WORK INSTRUCTIONS:
Write out each entry below exactly. Do not include the images.

Transcribed page contents:
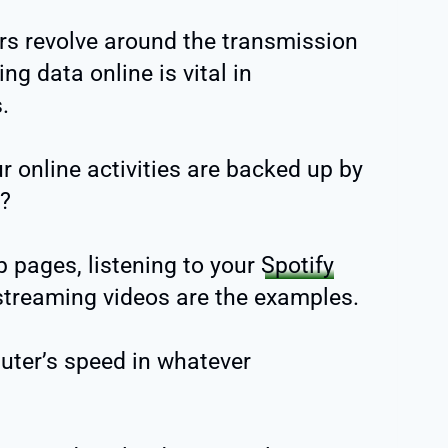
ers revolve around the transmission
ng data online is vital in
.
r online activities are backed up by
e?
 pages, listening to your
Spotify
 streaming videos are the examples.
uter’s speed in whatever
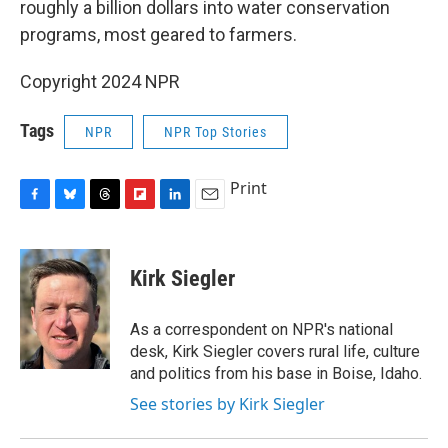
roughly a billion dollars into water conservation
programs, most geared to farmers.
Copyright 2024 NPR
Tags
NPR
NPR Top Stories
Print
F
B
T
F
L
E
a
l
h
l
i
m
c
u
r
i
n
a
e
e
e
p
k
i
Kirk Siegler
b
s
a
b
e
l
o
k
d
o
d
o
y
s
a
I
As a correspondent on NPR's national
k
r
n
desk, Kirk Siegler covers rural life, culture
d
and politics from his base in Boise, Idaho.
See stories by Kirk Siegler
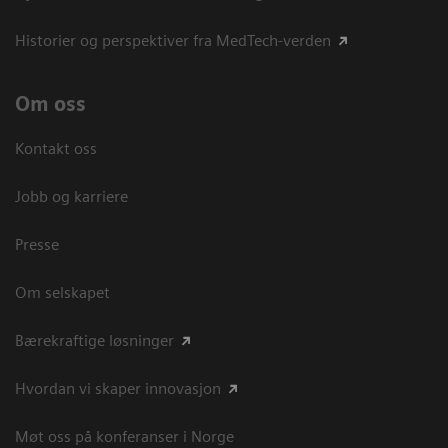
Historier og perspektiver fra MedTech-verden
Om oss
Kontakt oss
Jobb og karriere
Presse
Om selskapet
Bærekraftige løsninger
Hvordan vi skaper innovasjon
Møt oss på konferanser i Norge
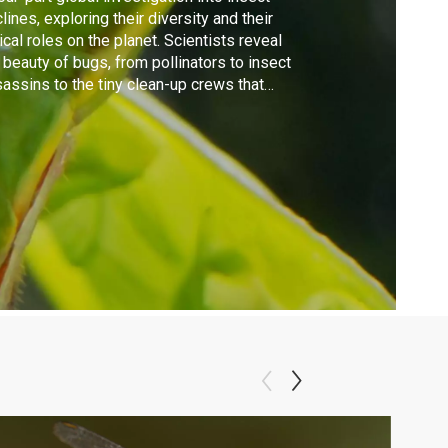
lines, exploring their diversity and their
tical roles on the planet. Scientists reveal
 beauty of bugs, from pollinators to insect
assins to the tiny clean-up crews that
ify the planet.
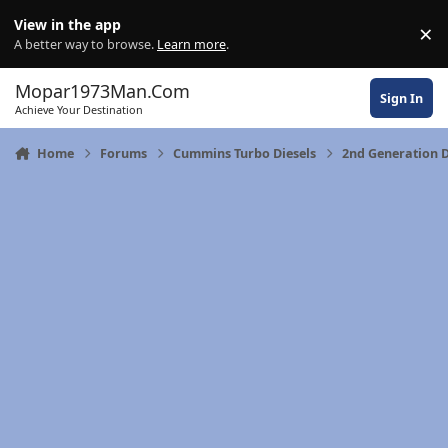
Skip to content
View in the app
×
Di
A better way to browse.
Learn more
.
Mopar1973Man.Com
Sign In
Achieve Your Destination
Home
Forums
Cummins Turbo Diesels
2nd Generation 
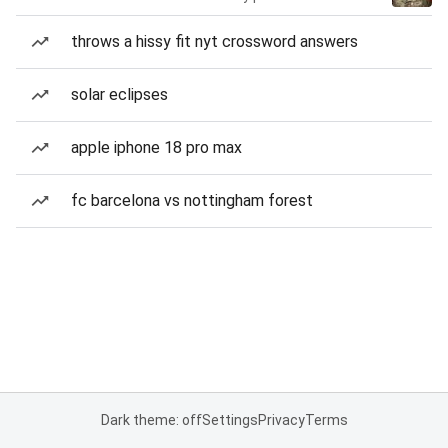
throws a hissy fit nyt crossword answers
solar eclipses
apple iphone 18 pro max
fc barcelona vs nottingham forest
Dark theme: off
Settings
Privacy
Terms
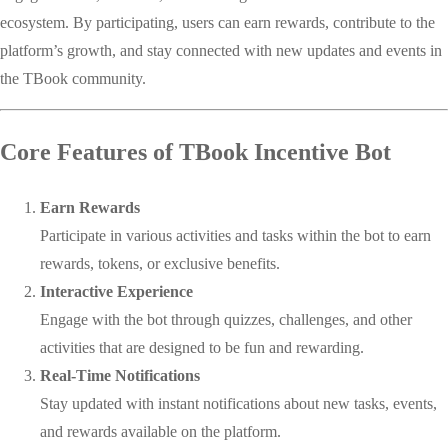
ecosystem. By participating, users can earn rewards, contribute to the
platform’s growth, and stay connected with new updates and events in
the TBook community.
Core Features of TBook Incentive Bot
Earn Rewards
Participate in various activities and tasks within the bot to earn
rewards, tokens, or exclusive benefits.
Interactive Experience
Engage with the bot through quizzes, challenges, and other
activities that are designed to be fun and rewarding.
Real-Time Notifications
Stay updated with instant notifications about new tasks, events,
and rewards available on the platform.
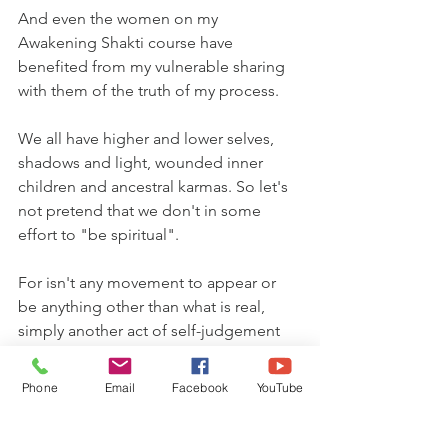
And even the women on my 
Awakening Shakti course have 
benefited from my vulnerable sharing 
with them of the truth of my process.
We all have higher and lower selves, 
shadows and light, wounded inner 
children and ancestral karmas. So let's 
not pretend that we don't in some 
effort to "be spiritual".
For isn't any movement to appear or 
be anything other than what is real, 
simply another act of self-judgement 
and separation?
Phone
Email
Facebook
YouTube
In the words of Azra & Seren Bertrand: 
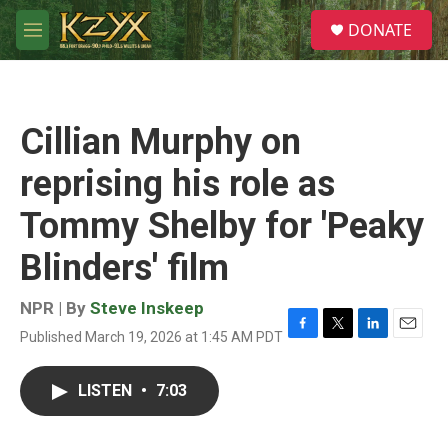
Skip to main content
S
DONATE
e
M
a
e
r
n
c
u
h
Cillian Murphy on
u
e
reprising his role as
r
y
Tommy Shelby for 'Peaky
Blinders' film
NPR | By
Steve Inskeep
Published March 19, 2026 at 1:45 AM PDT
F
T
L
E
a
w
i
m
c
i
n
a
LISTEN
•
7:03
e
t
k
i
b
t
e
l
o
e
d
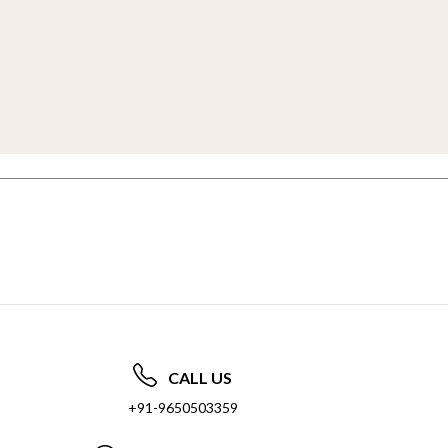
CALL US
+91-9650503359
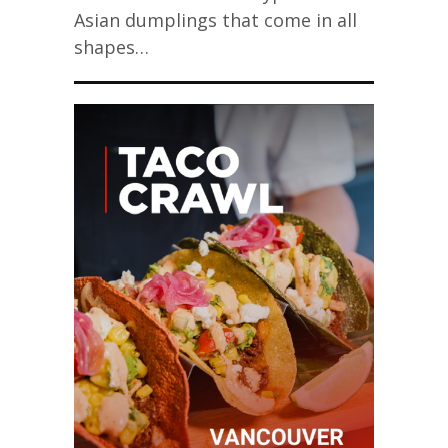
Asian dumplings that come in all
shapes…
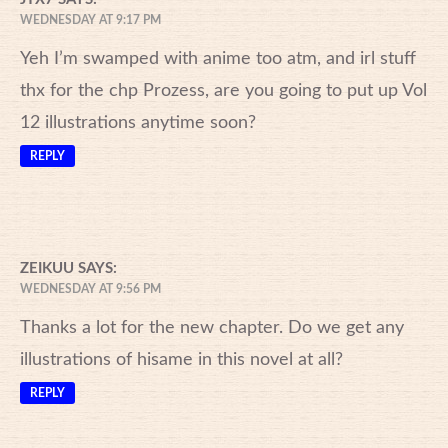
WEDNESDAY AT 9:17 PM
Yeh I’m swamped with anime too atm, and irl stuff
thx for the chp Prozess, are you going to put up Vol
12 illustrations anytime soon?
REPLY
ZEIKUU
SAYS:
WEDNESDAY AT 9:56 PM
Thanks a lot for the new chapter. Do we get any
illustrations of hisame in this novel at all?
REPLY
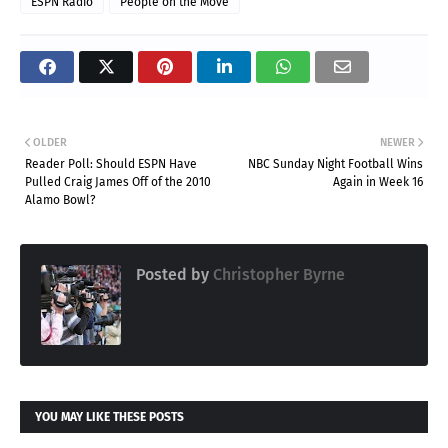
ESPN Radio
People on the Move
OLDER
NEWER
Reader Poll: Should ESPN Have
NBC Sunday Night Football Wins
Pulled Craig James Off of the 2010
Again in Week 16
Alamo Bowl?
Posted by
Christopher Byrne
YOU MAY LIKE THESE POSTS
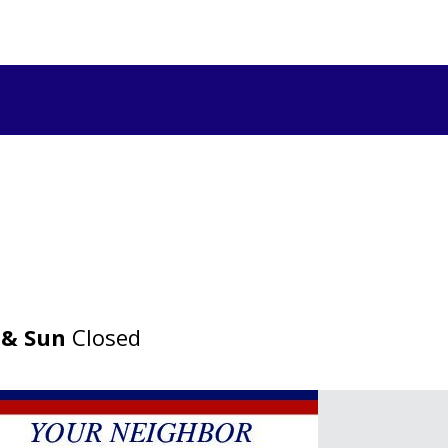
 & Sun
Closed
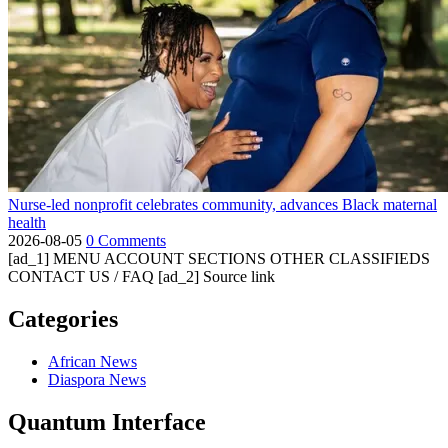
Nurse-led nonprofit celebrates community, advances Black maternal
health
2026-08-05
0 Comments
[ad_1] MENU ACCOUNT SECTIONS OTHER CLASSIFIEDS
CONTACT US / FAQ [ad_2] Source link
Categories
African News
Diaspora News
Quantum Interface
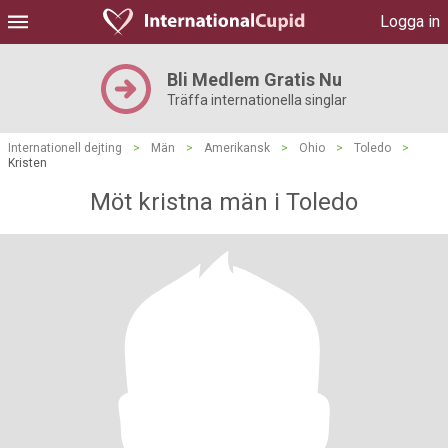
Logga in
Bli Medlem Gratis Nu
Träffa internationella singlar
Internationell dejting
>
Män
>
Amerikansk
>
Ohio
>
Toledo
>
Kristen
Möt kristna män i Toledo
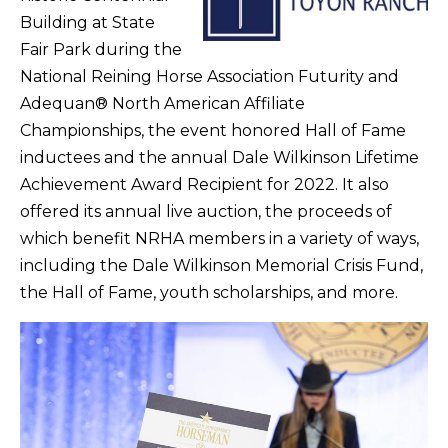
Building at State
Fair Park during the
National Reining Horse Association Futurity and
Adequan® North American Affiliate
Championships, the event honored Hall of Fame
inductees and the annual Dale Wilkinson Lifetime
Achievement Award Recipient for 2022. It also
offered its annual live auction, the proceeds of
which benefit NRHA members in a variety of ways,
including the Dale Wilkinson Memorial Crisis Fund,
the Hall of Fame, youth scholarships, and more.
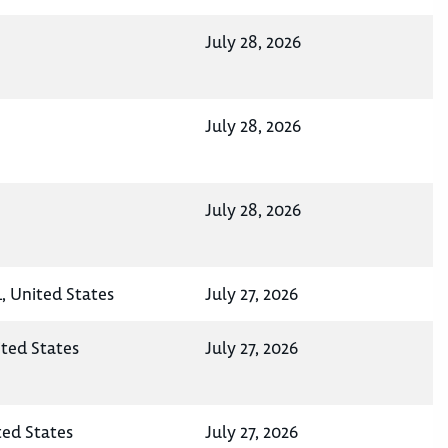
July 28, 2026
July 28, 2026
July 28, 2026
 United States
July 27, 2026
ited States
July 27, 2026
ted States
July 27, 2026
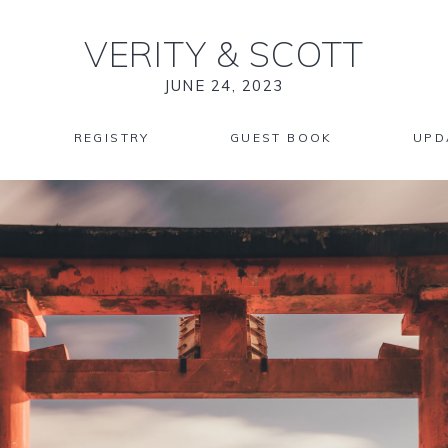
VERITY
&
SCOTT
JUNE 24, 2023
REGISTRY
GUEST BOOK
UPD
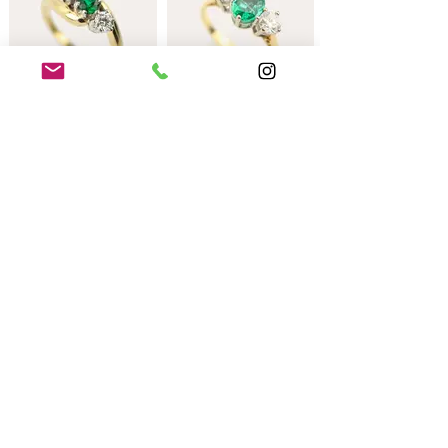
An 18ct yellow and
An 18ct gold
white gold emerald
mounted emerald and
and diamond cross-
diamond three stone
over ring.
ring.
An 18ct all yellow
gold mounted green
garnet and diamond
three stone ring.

SOLVED PROBLEM:
ers revolve around the transmission
ng data online is vital in
.
r online activities are backed up by
e?
 pages, listening to your
Spotify
 streaming videos are the examples.
uter’s speed in whatever
roughly a billion dollars into water conservation
programs, most geared to farmers.
Copyright 2024 NPR
Tags
NPR
NPR Top Stories
Print
F
B
T
F
L
E
a
l
h
l
i
m
c
u
r
i
n
a
e
e
e
p
k
i
Kirk Siegler
b
s
a
b
e
l
o
k
d
o
d
o
y
s
a
I
As a correspondent on NPR's national
k
r
n
desk, Kirk Siegler covers rural life, culture
d
and politics from his base in Boise, Idaho.
See stories by Kirk Siegler
Historier og perspektiver fra MedTech-verden
Om oss
Kontakt oss
Jobb og karriere
Presse
Om selskapet
Bærekraftige løsninger
Hvordan vi skaper innovasjon
Møt oss på konferanser i Norge
lines, exploring their diversity and their
tical roles on the planet. Scientists reveal
 beauty of bugs, from pollinators to insect
assins to the tiny clean-up crews that
ify the planet.
Skip to content
View in the app
×
Di
A better way to browse.
Learn more
.
Mopar1973Man.Com
Sign In
Achieve Your Destination
Home
Forums
Cummins Turbo Diesels
2nd Generation 
throws a hissy fit nyt crossword answers
solar eclipses
apple iphone 18 pro max
fc barcelona vs nottingham forest
Dark theme: off
Settings
Privacy
Terms
ecosystem. By participating, users can earn rewards, contribute to the
platform’s growth, and stay connected with new updates and events in
the TBook community.
Core Features of TBook Incentive Bot
Earn Rewards
Participate in various activities and tasks within the bot to earn
rewards, tokens, or exclusive benefits.
Interactive Experience
Engage with the bot through quizzes, challenges, and other
activities that are designed to be fun and rewarding.
Real-Time Notifications
Stay updated with instant notifications about new tasks, events,
and rewards available on the platform.
And even the women on my 
Awakening Shakti course have 
benefited from my vulnerable sharing 
with them of the truth of my process.
We all have higher and lower selves, 
shadows and light, wounded inner 
children and ancestral karmas. So let's 
not pretend that we don't in some 
effort to "be spiritual".
For isn't any movement to appear or 
be anything other than what is real, 
simply another act of self-judgement 
and separation?
Phone
Email
Facebook
YouTube
In the words of Azra & Seren Bertrand: 
Skip to main content
S
DONATE
e
M
a
e
r
n
c
u
h
Cillian Murphy on
u
e
reprising his role as
r
y
Tommy Shelby for 'Peaky
Blinders' film
NPR | By
Steve Inskeep
Published March 19, 2026 at 1:45 AM PDT
F
T
L
E
a
w
i
m
c
i
n
a
LISTEN
•
7:03
e
t
k
i
b
t
e
l
o
e
d
CALL US
+91-9650503359
Asian dumplings that come in all
shapes…
WEDNESDAY AT 9:17 PM
Yeh I’m swamped with anime too atm, and irl stuff
thx for the chp Prozess, are you going to put up Vol
12 illustrations anytime soon?
REPLY
ZEIKUU
SAYS:
WEDNESDAY AT 9:56 PM
Thanks a lot for the new chapter. Do we get any
illustrations of hisame in this novel at all?
REPLY
ESPN Radio
People on the Move
OLDER
NEWER
Reader Poll: Should ESPN Have
NBC Sunday Night Football Wins
Pulled Craig James Off of the 2010
Again in Week 16
Alamo Bowl?
Posted by
Christopher Byrne
YOU MAY LIKE THESE POSTS
 & Sun
Closed
Nurse-led nonprofit celebrates community, advances Black maternal
health
2026-08-05
0 Comments
[ad_1] MENU ACCOUNT SECTIONS OTHER CLASSIFIEDS
CONTACT US / FAQ [ad_2] Source link
Categories
African News
Diaspora News
Quantum Interface
Logga in
Bli Medlem Gratis Nu
Träffa internationella singlar
Internationell dejting
>
Män
>
Amerikansk
>
Ohio
>
Toledo
>
Kristen
Möt kristna män i Toledo
Building at State
Fair Park during the
National Reining Horse Association Futurity and
Adequan® North American Affiliate
Championships, the event honored Hall of Fame
inductees and the annual Dale Wilkinson Lifetime
Achievement Award Recipient for 2022. It also
offered its annual live auction, the proceeds of
which benefit NRHA members in a variety of ways,
including the Dale Wilkinson Memorial Crisis Fund,
the Hall of Fame, youth scholarships, and more.
July 28, 2026
July 28, 2026
July 28, 2026
 United States
July 27, 2026
ited States
July 27, 2026
ted States
July 27, 2026
VERITY
&
SCOTT
JUNE 24, 2023
REGISTRY
GUEST BOOK
UPD
An 18ct yellow and
An 18ct gold
white gold emerald
mounted emerald and
and diamond cross-
diamond three stone
over ring.
ring.
An 18ct all yellow
gold mounted green
garnet and diamond
three stone ring.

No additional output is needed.